Of course, taking a more citizen-focused approach to organising federal departments
alone doesn’t break the state free of its ‘government knows best’ shackles. However, it does create the necessary conditions for more effective policy implementation, namely through a genuine commitment to policy co-production.

Co-production, where both the state and citizens are actively involved in the production and achievement of policy outcomes, starts from the premise that government services are less effective if they do not engage the people they are trying to help. Rather than separating out the production and consumption of government services, co-production promotes the sharing of policy risks and outcomes to enhance the overall public value derived from the service provision.
One example to highlight the strength of policy co-production is in public housing, and how the state might go about improving accommodation facilities and tackling mounting incidences of crime on an estate.

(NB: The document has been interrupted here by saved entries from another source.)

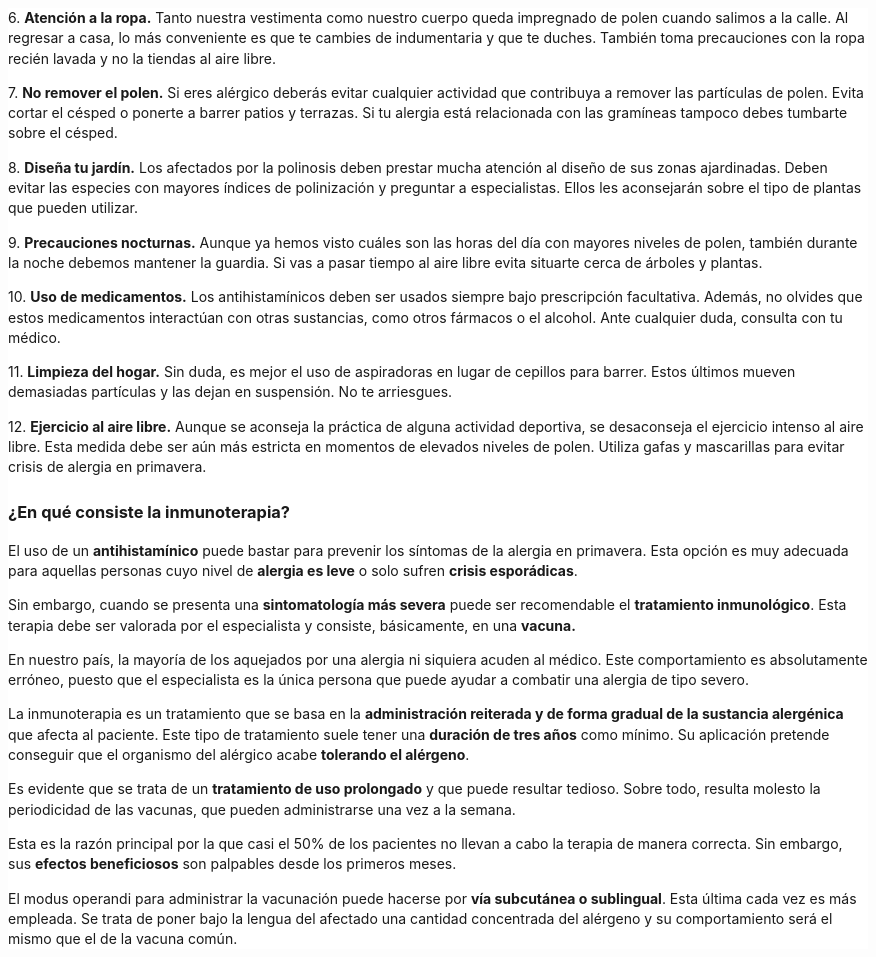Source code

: 6\. **Atención a la ropa.** Tanto nuestra vestimenta como nuestro cuerpo queda impregnado de polen cuando salimos a la calle. Al regresar a casa, lo más conveniente es que te cambies de indumentaria y que te duches. También toma precauciones con la ropa recién lavada y no la tiendas al aire libre.

7\. **No remover el polen.** Si eres alérgico deberás evitar cualquier actividad que contribuya a remover las partículas de polen. Evita cortar el césped o ponerte a barrer patios y terrazas. Si tu alergia está relacionada con las gramíneas tampoco debes tumbarte sobre el césped.

8\. **Diseña tu jardín.** Los afectados por la polinosis deben prestar mucha atención al diseño de sus zonas ajardinadas. Deben evitar las especies con mayores índices de polinización y preguntar a especialistas. Ellos les aconsejarán sobre el tipo de plantas que pueden utilizar.

9\. **Precauciones nocturnas.** Aunque ya hemos visto cuáles son las horas del día con mayores niveles de polen, también durante la noche debemos mantener la guardia. Si vas a pasar tiempo al aire libre evita situarte cerca de árboles y plantas.

10\. **Uso de medicamentos.** Los antihistamínicos deben ser usados siempre bajo prescripción facultativa. Además, no olvides que estos medicamentos interactúan con otras sustancias, como otros fármacos o el alcohol. Ante cualquier duda, consulta con tu médico.

11\. **Limpieza del hogar.** Sin duda, es mejor el uso de aspiradoras en lugar de cepillos para barrer. Estos últimos mueven demasiadas partículas y las dejan en suspensión. No te arriesgues.

12\. **Ejercicio al aire libre.** Aunque se aconseja la práctica de alguna actividad deportiva, se desaconseja el ejercicio intenso al aire libre. Esta medida debe ser aún más estricta en momentos de elevados niveles de polen. Utiliza gafas y mascarillas para evitar crisis de alergia en primavera.

### ¿En qué consiste la inmunoterapia?

El uso de un **antihistamínico** puede bastar para prevenir los síntomas de la alergia en primavera. Esta opción es muy adecuada para aquellas personas cuyo nivel de **alergia es leve** o solo sufren **crisis esporádicas**.

Sin embargo, cuando se presenta una **sintomatología más severa** puede ser recomendable el **tratamiento inmunológico**. Esta terapia debe ser valorada por el especialista y consiste, básicamente, en una **vacuna.**

En nuestro país, la mayoría de los aquejados por una alergia ni siquiera acuden al médico. Este comportamiento es absolutamente erróneo, puesto que el especialista es la única persona que puede ayudar a combatir una alergia de tipo severo.

La inmunoterapia es un tratamiento que se basa en la **administración reiterada y de forma gradual de la sustancia alergénica** que afecta al paciente. Este tipo de tratamiento suele tener una **duración de tres años** como mínimo. Su aplicación pretende conseguir que el organismo del alérgico acabe **tolerando el alérgeno**.

Es evidente que se trata de un **tratamiento de uso prolongado** y que puede resultar tedioso. Sobre todo, resulta molesto la periodicidad de las vacunas, que pueden administrarse una vez a la semana.

Esta es la razón principal por la que casi el 50% de los pacientes no llevan a cabo la terapia de manera correcta. Sin embargo, sus **efectos beneficiosos** son palpables desde los primeros meses.

El modus operandi para administrar la vacunación puede hacerse por **vía subcutánea o sublingual**. Esta última cada vez es más empleada. Se trata de poner bajo la lengua del afectado una cantidad concentrada del alérgeno y su comportamiento será el mismo que el de la vacuna común.
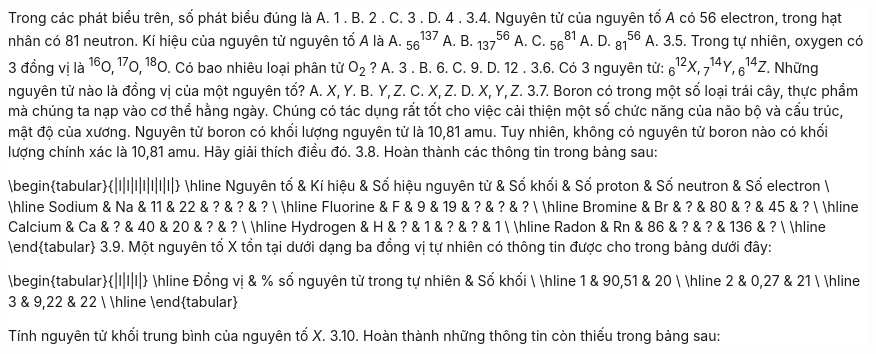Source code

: Trong các phát biểu trên, số phát biểu đúng là
A. 1 .
B. 2 .
C. 3 .
D. 4 .
3.4. Nguyên tử của nguyên tố $A$ có 56 electron, trong hạt nhân có 81 neutron. Kí hiệu của nguyên tử nguyên tố $A$ là
A. ${ }_{56}^{137} \mathrm{~A}$.
B. ${ }_{137}^{56} \mathrm{~A}$.
C. ${ }_{56}^{81} \mathrm{~A}$.
D. ${ }_{81}^{56} \mathrm{~A}$.
3.5. Trong tự nhiên, oxygen có 3 đồng vị là ${ }^{16} \mathrm{O},{ }^{17} \mathrm{O},{ }^{18} \mathrm{O}$. Có bao nhiêu loại phân tử $\mathrm{O}_{2}$ ?
A. 3 .
B. 6.
C. 9.
D. 12 .
3.6. Có 3 nguyên tử: ${ }_{6}^{12} X,{ }_{7}^{14} Y,{ }_{6}^{14} Z$. Những nguyên tử nào là đồng vị của một nguyên tố?
A. $X, Y$.
B. $Y, Z$.
C. $X, Z$.
D. $X, Y, Z$.
3.7. Boron có trong một số loại trái cây, thực phẩm mà chúng ta nạp vào cơ thể hằng ngày. Chúng có tác dụng rất tốt cho việc cải thiện một số chức năng của não bộ và cấu trúc, mật độ của xương. Nguyên tử boron có khối lượng nguyên tử là 10,81 amu. Tuy nhiên, không có nguyên tử boron nào có khối lượng chính xác là 10,81 amu. Hãy giải thích điều đó.
3.8. Hoàn thành các thông tin trong bảng sau:

\begin{tabular}{|l|l|l|l|l|l|l|}
\hline Nguyên tố & Kí hiệu & Số hiệu nguyên tử & Số khối & Số proton & Số neutron & Số electron \\
\hline Sodium & Na & 11 & 22 & ? & ? & ? \\
\hline Fluorine & F & 9 & 19 & ? & ? & ? \\
\hline Bromine & Br & ? & 80 & ? & 45 & ? \\
\hline Calcium & Ca & ? & 40 & 20 & ? & ? \\
\hline Hydrogen & H & ? & 1 & ? & ? & 1 \\
\hline Radon & Rn & 86 & ? & ? & 136 & ? \\
\hline
\end{tabular}
3.9. Một nguyên tố X tồn tại dưới dạng ba đồng vị tự nhiên có thông tin được cho trong bảng dưới đây:

\begin{tabular}{|l|l|l|}
\hline Đồng vị & \% số nguyên tử trong tự nhiên & Số khối \\
\hline 1 & 90,51 & 20 \\
\hline 2 & 0,27 & 21 \\
\hline 3 & 9,22 & 22 \\
\hline
\end{tabular}

Tính nguyên tử khối trung bình của nguyên tố $X$.
3.10. Hoàn thành những thông tin còn thiếu trong bảng sau:
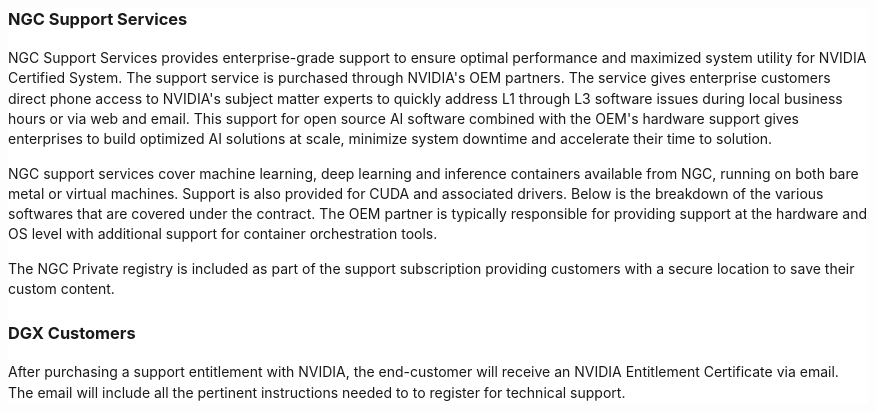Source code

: ### NGC Support Services

NGC Support Services provides enterprise-grade support to ensure optimal performance and maximized system utility for NVIDIA Certified System. The support service is purchased through NVIDIA's OEM partners. The service gives enterprise customers direct phone access to NVIDIA's subject matter experts to quickly address L1 through L3 software issues during local business hours or via web and email. This support for open source AI software combined with the OEM's hardware support gives enterprises to build optimized AI solutions at scale, minimize system downtime and accelerate their time to solution. 

NGC support services cover machine learning, deep learning and inference containers available from NGC, running on both bare metal or virtual machines. Support is also provided for CUDA and associated drivers. Below is the breakdown of the various softwares that are covered under the contract. The OEM partner is typically responsible for providing support at the hardware and OS level with additional support for container orchestration tools. 

The NGC Private registry is included as part of the support subscription providing customers with a secure location to save their custom content. 

### DGX Customers
After purchasing a support entitlement with NVIDIA, the end-customer will receive an NVIDIA Entitlement Certificate via email. The email will include all the pertinent instructions needed to to register for technical support. 

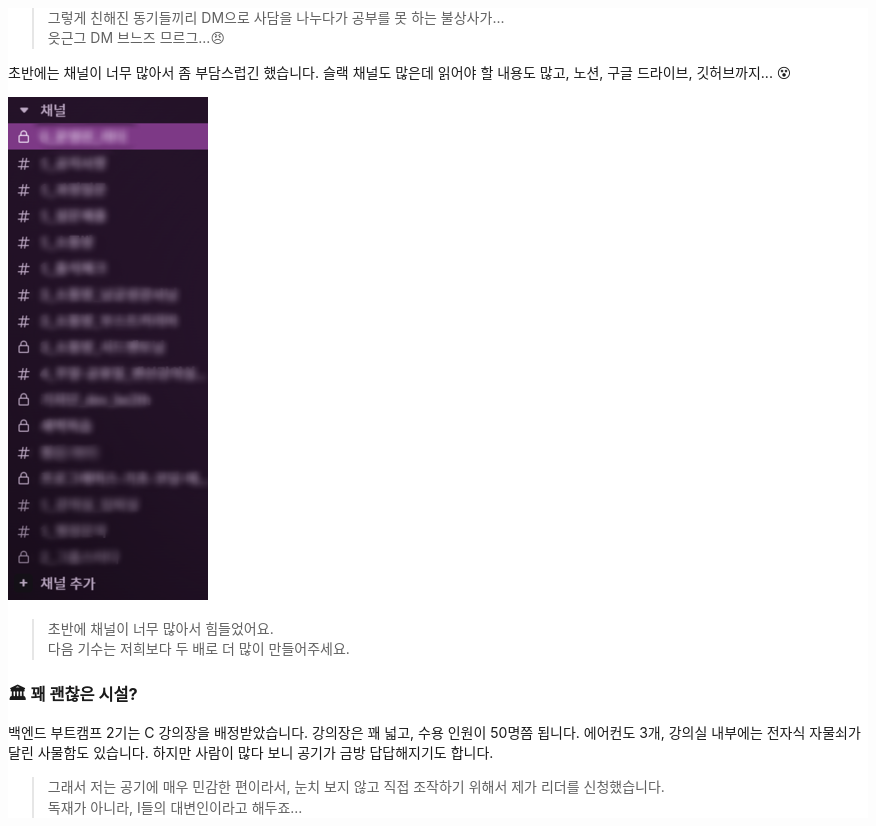 > 그렇게 친해진 동기들끼리 DM으로 사담을 나누다가 공부를 못 하는 불상사가...   
> 읏근그 DM 브느즈 므르그...😠

초반에는 채널이 너무 많아서 좀 부담스럽긴 했습니다. 슬랙 채널도 많은데 읽어야 할 내용도 많고, 노션, 구글 드라이브, 깃허브까지... 😵‍

![데브캠프 2기 슬랙 채널](/static/resources/fastcampus-slack.png)

> 초반에 채널이 너무 많아서 힘들었어요.   
> 다음 기수는 저희보다 두 배로 더 많이 만들어주세요.

### 🏛️ 꽤 괜찮은 시설?

백엔드 부트캠프 2기는 C 강의장을 배정받았습니다. 강의장은 꽤 넓고, 수용 인원이 50명쯤 됩니다. 에어컨도 3개, 강의실 내부에는 전자식 자물쇠가 달린 사물함도 있습니다. 하지만 사람이 많다 보니 공기가 금방 답답해지기도 합니다.

> 그래서 저는 공기에 매우 민감한 편이라서, 눈치 보지 않고 직접 조작하기 위해서 제가 리더를 신청했습니다.   
> 독재가 아니라, I들의 대변인이라고 해두죠...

The ‘traditional’ method for solving this policy problem goes something like this: bureaucrats sit in their departmental ivory tower, develop a list of urgent repairs based on limited advice, allocate budget for outsourced security, and then (passively) hand out enough dollars for the changes to be implemented

Yet, a genuine commitment to co-production yields a radically different way of solving this policy problem. A new approach would be to work hand-in-glove with the residents’ association on the estate, who could serve as a trusted intermediary between the state and individual residents. Working with the government, residents could decide the most effective way of spending the allocated resources to upgrade their housing facilities. They might also find ways of being able to lend a hand in the repairs, developing a sense of pride in their surroundings. The residents’ association could also facilitate a number of community forums to discuss the causes of crime on the estate (such as limited civic activities), and to then develop a series of estate-based programs funded by the government but implemented by the residents themselves.

The point being that co-production is not merely to consult more, but to actually involve users in the ongoing implementation of the policy. By involving the users themselves, we don’t just understand their problems and solutions but we allow them to contribute to the policy goals through their everyday behaviours and choices. And when we blend this approach with a whole-of-government commitment that brings the right departments into the tent, we see that co-production can be a powerful way to achieve policy outcomes.

Of course, if we return to the paternalistic views of Baron Jay, it is clear that times have changed. While making the state more citizen-centric is far from the silver bullet, we see that we can improve the way we deliver democracy by allowing form to follow function when we think about government. And, in doing so, we may just realise that democracy is far too important to outsource along the way.